だけど、悪気があったわけじゃないのは明らか。生きるためにはしかたのない行為だったと、私はその場でしもふりピンクさんの無罪を主張した。
「キノコなんてまた育てればいいじゃん。それよりこの世でもっとも尊重すべきは命だよ命。ね?」
「……ね? じゃねー! てか、今はこのモンスターどうすんだって話だろうが! 害があろうがなかろうがキノコ食う以外に能がないこんな化け物、このままここに置いとくわけにはいかねーぞ」
「ぴぐぅ……」
「ジャスパー、なんてこというの!? 信じらんない、しもふりピンクさんに謝りなよ!!」
「はぁ!? なんでモンスターに謝らねーといけねぇんだよ、アホか!」
「アホはジャスパーのほうだよ! このアホジャス!!」
「誰がアホジャスだ、コラ! やんのかてめぇ!!」
「上等だよー!!」
「ぴぐぅー」
ジャスパーと取っ組み合いのケンカにまで発展しかけたところで、しもふりピンクさんが急にトコトコと走り出す。
どうやら向かう先は木の根元。
そのまま手頃な場所で四肢を地面につけると、ブタ鼻をプヒプヒと鳴らしはじめる。
どうやら何か匂いを探ってるみたい。
やがて前足の蹄で地面を掘り出すと、地中から黒い何かを取り出して戻ってきた。
「ぴぐぅー」
「え、僕にくれるんですか?」
「ぴぐぴぐぅー」
しもふりピンクさんが落ちこんでたヘンリーに手渡したのは、前回よりも一回り大きく育ったトリュフだった。

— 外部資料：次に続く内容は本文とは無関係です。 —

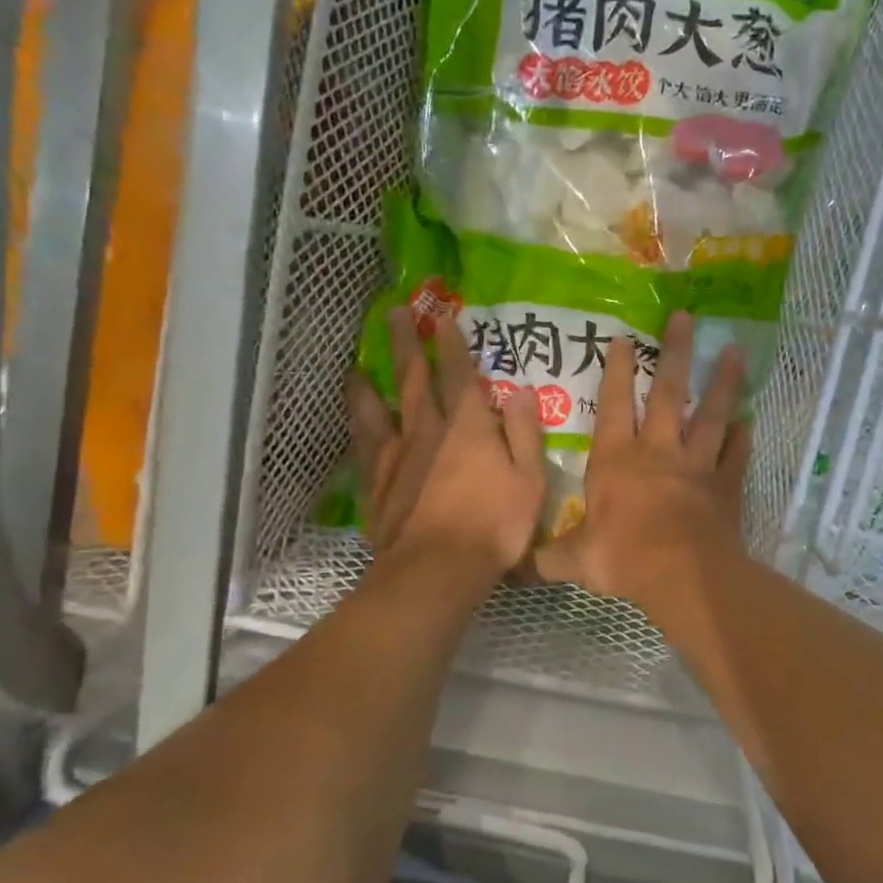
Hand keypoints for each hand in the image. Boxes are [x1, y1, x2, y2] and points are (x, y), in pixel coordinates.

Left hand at [346, 309, 546, 585]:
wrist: (437, 569)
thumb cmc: (494, 525)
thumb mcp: (529, 478)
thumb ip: (526, 432)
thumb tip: (522, 390)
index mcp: (469, 426)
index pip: (459, 374)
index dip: (451, 344)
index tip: (442, 316)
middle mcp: (428, 429)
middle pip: (413, 378)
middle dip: (405, 343)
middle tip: (394, 313)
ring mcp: (397, 455)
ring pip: (379, 406)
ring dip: (370, 380)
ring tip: (359, 362)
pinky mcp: (376, 482)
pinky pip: (363, 443)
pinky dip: (357, 423)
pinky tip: (353, 417)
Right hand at [535, 311, 750, 607]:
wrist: (683, 575)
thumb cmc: (624, 558)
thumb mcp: (576, 560)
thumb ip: (551, 558)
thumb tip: (521, 568)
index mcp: (618, 460)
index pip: (614, 405)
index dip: (616, 371)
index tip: (624, 337)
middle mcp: (658, 452)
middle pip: (668, 394)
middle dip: (676, 354)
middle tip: (685, 318)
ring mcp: (697, 465)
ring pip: (711, 415)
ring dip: (723, 383)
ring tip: (736, 352)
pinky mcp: (725, 486)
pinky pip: (735, 455)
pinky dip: (741, 438)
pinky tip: (748, 422)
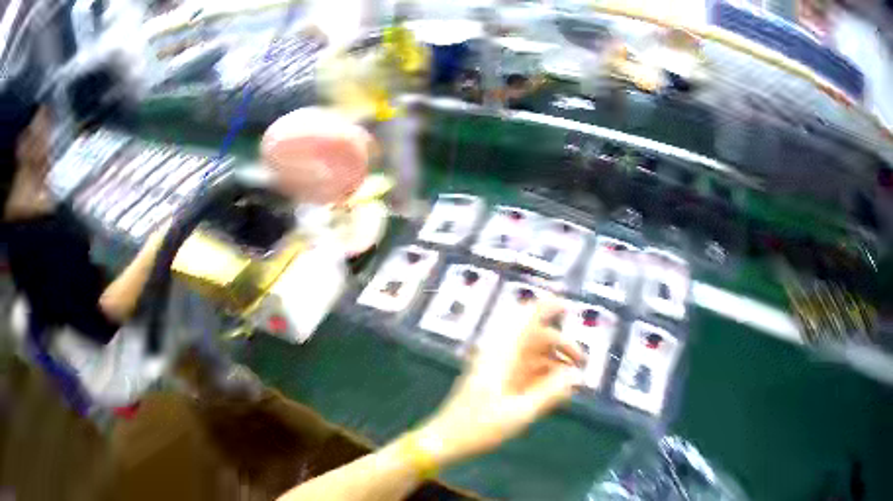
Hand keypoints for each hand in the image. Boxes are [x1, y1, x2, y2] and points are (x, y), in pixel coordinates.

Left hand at [418, 298, 584, 464]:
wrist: (445, 440)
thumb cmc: (480, 426)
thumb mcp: (520, 412)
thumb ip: (551, 392)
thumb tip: (576, 375)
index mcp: (502, 354)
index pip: (527, 319)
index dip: (548, 307)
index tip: (570, 307)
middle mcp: (499, 355)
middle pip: (535, 338)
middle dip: (561, 345)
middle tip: (582, 363)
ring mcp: (497, 369)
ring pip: (532, 355)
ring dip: (553, 363)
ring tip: (572, 383)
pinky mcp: (496, 382)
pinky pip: (524, 371)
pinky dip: (542, 376)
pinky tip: (556, 392)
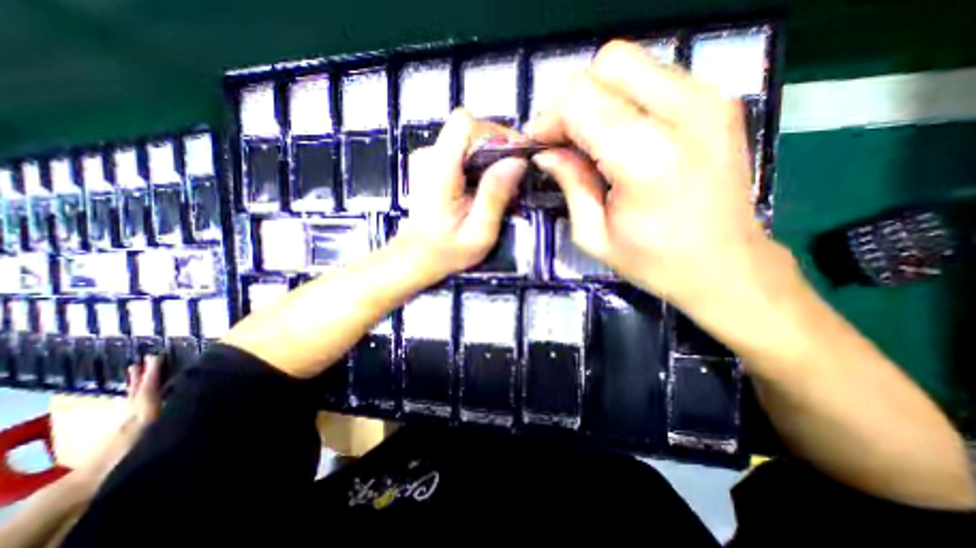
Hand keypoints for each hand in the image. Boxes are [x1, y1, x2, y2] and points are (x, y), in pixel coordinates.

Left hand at [71, 359, 159, 490]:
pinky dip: (134, 394)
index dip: (153, 372)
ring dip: (134, 382)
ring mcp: (126, 419)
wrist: (95, 478)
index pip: (149, 386)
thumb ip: (171, 414)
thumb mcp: (155, 432)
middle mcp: (134, 410)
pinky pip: (131, 403)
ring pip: (132, 395)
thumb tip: (191, 396)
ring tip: (134, 370)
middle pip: (138, 388)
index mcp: (144, 409)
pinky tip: (135, 395)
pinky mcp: (123, 427)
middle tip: (145, 359)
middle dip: (142, 374)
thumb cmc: (132, 451)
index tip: (156, 356)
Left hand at [394, 106, 525, 277]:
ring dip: (490, 159)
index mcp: (438, 170)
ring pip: (470, 140)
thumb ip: (495, 196)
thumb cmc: (448, 250)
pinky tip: (483, 188)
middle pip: (471, 130)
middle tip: (513, 180)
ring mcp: (429, 157)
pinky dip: (479, 165)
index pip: (465, 124)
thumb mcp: (479, 232)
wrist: (418, 255)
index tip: (514, 158)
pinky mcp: (432, 163)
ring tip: (500, 188)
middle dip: (498, 150)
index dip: (494, 134)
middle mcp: (429, 155)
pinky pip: (464, 151)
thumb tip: (517, 161)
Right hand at [531, 41, 774, 310]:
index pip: (580, 98)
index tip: (541, 145)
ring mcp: (708, 100)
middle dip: (573, 100)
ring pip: (632, 63)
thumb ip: (569, 184)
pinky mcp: (718, 102)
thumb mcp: (594, 235)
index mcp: (645, 157)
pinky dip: (625, 99)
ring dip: (599, 97)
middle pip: (608, 63)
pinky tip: (621, 137)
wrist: (726, 266)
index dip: (550, 118)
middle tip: (564, 140)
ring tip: (591, 140)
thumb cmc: (654, 261)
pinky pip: (655, 77)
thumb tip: (545, 153)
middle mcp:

「げっ、マジか。こいつトリュフの位置がわかるのか?」
「だとしたら、トリュフ犬の仕事が務まりますね……」
そのあと試しにお願いしたら、しもふりピンクさんはまた手早く地中のトリュフを採ってきてくれた。
「すごいよ、しもふりピンクさん!」
「ぴぐぴぐぅ~」
「しかし、モンスターであることには変わりないんですよね……」
「トリュフ犬の代わりができるにしても、野生のモンスターを教会に棲みつかせるわけにはな……」
「ははっ、2人ともそれならテイムしちゃえば大丈夫だよ」
というわけでみんなで副会長室に移動後、自分用の保管棚から魔物飼いのスクロールを抜き取って使用。しもふりピンクさんを仲魔にすることになった。
これであとはギルドで登録しちゃえば万事おっけー。なんて思ってたけど、そうは上手くいかず。すぐに問題に直面した。
「あっれ? おかしいなぁ……」
「ぴぐぅ~」
なぜか何度スクロールを使ってもスキルが発動しない。
もしかして不良品?
でも、あのルシエラがそんなミスをするとは思えない。
こんな事態は初めてだったこともあって、スクロールに問題がある可能性は排除。とりあえず私はみんなを引き連れてギルドの受付に向かった。